Resume the passage on the periodicity of sine and cosine, picking up right after its last sentence.

• _Page extract_
[Start of Attachment]

As \(\cos(\nicefrac{\pi}{2}) = 0\text{,}\) then \({\bigl(\sin(\nicefrac{\pi}{2})\bigr)}^2 = 1\text{.}\) As \(\sin\) is positive on \((0,y)\text{,}\) we have \(\sin(\nicefrac{\pi}{2}) = 1\text{.}\) Hence,

\begin{equation*} e^{i \pi /2} = i , \end{equation*}

and by the addition formula

\begin{equation*} e^{i \pi} = -1 , \qquad e^{i 2\pi} = 1 . \end{equation*}

So \(e^{i2\pi} = 1 = e^0\text{.}\) The addition formula says

\begin{equation*} e^{z+i2\pi} = e^z \end{equation*}

for all \(z \in \C\text{.}\) Immediately we also obtain \(\cos(z+2\pi) = \cos(z)\) and \(\sin(z+2\pi) = \sin(z)\text{.}\) So \(\sin\) and \(\cos\) are \(2\pi\)-periodic.

We claim that \(\sin\) and \(\cos\) are not periodic with a smaller period. It would suffice to show that if \(e^{ix} = 1\) for the smallest positive \(x\text{,}\) then \(x = 2\pi\text{.}\) So let \(x\) be the smallest positive \(x\) such that \(e^{ix} = 1\text{.}\) Of course, \(x \leq 2\pi\text{.}\) By the addition formula,

\begin{equation*} {\bigl(e^{ix/4}\bigr)}^4 = 1 . \end{equation*}

If \(e^{ix/4} = a+ib\text{,}\) then

\begin{equation*} {(a+ib)}^4 =a^4-6a^2b^2+b^4 + i\bigl(4ab(a^2-b^2)\bigr) =1 . \end{equation*}

As \(\nicefrac{x}{4} \leq \nicefrac{\pi}{2}\text{,}\) then \(a = \cos(\nicefrac{x}{4}) \geq 0\) and \(0 < b = \sin(\nicefrac{x}{4})\text{.}\) Then either \(a = 0\) or \(a^2 = b^2\text{.}\) If \(a^2=b^2\text{,}\) then \(a^4-6a^2b^2+b^4 = -4a^4 < 0\) and in particular not equal to 1. Therefore \(a=0\) in which case \(\nicefrac{x}{4} = \nicefrac{\pi}{2}\text{.}\) Hence \(2\pi\) is the smallest period we could choose for \(e^{ix}\) and so also for \(\cos\) and \(\sin\text{.}\)

[End of Attachment]

• _Records supplied_
[Start of Attachment]

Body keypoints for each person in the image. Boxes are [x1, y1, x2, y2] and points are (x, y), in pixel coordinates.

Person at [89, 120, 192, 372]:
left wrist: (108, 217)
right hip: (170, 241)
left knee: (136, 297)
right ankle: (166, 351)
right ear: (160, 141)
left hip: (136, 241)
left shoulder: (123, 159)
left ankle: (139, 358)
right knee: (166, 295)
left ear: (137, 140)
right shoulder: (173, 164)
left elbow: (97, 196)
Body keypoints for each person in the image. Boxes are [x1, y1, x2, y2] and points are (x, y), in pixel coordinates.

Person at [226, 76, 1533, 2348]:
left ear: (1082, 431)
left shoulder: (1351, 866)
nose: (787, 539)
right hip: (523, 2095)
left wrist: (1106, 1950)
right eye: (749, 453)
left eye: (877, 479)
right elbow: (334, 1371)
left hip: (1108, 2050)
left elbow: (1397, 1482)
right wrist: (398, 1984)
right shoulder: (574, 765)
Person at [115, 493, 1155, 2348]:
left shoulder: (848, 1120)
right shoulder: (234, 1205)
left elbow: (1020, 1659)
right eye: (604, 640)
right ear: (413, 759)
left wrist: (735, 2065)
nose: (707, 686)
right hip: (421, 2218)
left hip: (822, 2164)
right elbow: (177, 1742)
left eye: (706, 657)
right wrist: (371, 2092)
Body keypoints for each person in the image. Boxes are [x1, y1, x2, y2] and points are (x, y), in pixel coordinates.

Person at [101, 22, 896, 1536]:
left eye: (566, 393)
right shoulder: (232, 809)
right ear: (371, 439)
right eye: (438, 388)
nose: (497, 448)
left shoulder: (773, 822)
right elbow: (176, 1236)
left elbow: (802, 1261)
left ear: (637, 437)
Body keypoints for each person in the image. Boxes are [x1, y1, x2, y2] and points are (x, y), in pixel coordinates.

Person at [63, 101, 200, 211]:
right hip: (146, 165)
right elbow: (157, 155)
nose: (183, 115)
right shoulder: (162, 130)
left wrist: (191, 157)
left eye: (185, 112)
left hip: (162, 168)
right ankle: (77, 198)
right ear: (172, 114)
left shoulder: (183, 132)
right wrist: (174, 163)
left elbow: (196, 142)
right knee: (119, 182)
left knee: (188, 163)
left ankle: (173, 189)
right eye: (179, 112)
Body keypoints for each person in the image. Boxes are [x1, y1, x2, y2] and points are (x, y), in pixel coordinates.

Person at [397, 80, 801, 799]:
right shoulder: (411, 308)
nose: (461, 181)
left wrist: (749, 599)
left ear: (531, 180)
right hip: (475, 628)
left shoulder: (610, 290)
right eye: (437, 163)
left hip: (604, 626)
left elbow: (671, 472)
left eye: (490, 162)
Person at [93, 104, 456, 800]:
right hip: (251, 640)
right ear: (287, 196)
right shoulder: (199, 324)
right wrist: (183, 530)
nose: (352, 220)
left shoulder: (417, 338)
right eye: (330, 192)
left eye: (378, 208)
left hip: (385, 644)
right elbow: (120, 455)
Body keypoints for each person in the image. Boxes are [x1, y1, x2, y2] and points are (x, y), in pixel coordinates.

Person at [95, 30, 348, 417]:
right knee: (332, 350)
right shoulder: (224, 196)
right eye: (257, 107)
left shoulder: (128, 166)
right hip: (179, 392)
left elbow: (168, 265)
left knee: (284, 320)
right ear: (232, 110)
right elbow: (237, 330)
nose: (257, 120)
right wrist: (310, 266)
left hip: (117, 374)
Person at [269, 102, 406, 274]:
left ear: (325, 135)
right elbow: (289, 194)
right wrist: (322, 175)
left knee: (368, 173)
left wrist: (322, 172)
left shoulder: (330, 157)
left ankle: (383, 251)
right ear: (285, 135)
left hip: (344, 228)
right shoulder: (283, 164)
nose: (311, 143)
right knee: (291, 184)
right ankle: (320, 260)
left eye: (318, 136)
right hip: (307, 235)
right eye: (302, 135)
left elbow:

[End of Attachment]

• _Answer section_
Finally, we also wish to show that \(e^{ix}\) is one-to-one and onto from the set \([0,2\pi)\) to the set of \(z \in \C\) such that \(\sabs{z} = 1\text{.}\) Suppose \(e^{ix} = e^{iy}\) and \(x > y\text{.}\) Then \(e^{i(x-y)} = 1\text{,}\) meaning \(x-y\) is a multiple of \(2\pi\) and hence only one of them can live in \([0,2\pi)\text{.}\) To show onto, pick \((a,b) \in \R^2\) such that \(a^2+b^2 = 1\text{.}\) Suppose first that \(a,b \geq 0\text{.}\) By the intermediate value theorem there must exist an \(x \in [0,\nicefrac{\pi}{2}]\) such that \(\cos(x) = a\text{,}\) and hence \(b^2 = \bigl(\sin(x)\bigr)^2\text{.}\) As \(b\) and \(\sin(x)\) are nonnegative, we have \(b = \sin(x)\text{.}\) Since \(-\sin(x)\) is the derivative of \(\cos(x)\) and \(\cos(-x) = \cos(x)\text{,}\) then \(\sin(x) < 0\) for \(x \in [\nicefrac{-\pi}{2},0)\text{.}\) Using the same reasoning we obtain that if \(a > 0\) and \(b \leq 0\text{,}\) we can find an \(x\) in \([\nicefrac{-\pi}{2},0)\text{,}\) and by periodicity, \(x \in [\nicefrac{3\pi}{2},2\pi)\) such that \(\cos(x) = a\) and \(\sin(x)=b\text{.}\) Multiplying by \(-1\) is the same as multiplying by \(e^{i\pi}\) or \(e^{-i\pi}\text{.}\) So we can always assume that \(a \geq 0\) (details are left as exercise).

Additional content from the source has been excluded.